ACTION ITEM -
The answer is a stretch of the material below, returned exactly: the line containing "left shoulder: (322, 203)", the line containing "right elbow: (136, 302)", and all lines between.
---- SOURCE DATA
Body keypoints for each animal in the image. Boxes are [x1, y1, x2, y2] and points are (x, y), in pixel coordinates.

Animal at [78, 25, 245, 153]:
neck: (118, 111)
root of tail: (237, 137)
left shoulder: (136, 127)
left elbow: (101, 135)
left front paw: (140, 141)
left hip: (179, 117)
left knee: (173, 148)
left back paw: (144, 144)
--------
---- SOURCE DATA
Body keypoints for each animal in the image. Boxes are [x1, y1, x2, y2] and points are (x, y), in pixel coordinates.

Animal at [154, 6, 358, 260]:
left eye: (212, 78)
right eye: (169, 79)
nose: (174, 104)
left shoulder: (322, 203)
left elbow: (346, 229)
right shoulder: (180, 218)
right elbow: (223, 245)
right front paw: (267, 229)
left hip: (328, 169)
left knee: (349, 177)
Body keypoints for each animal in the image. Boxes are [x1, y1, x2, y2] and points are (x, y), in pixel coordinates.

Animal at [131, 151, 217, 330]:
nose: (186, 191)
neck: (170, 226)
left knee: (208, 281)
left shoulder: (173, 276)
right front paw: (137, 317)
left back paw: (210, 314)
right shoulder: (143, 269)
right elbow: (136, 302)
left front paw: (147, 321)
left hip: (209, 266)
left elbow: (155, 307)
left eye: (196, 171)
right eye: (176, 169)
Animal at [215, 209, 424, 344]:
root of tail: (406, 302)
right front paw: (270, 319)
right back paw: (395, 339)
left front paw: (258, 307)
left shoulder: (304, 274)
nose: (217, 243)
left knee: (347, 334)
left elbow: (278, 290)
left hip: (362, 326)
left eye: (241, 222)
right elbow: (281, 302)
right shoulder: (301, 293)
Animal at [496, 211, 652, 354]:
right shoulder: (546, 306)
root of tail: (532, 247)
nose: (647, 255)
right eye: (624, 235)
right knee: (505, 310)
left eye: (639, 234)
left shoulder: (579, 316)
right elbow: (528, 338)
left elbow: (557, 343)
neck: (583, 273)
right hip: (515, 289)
--------
ANSWER AREA -
left shoulder: (322, 203)
left elbow: (346, 229)
right shoulder: (180, 218)
right elbow: (223, 245)
right front paw: (267, 229)
left hip: (328, 169)
left knee: (349, 177)
Body keypoints for each animal in the image. Boxes are [x1, y1, x2, y2] and points are (x, y), in pixel coordinates.

Animal at [131, 151, 217, 330]:
nose: (186, 191)
neck: (170, 226)
left knee: (208, 281)
left shoulder: (173, 276)
right front paw: (137, 317)
left back paw: (210, 314)
right shoulder: (143, 269)
right elbow: (136, 302)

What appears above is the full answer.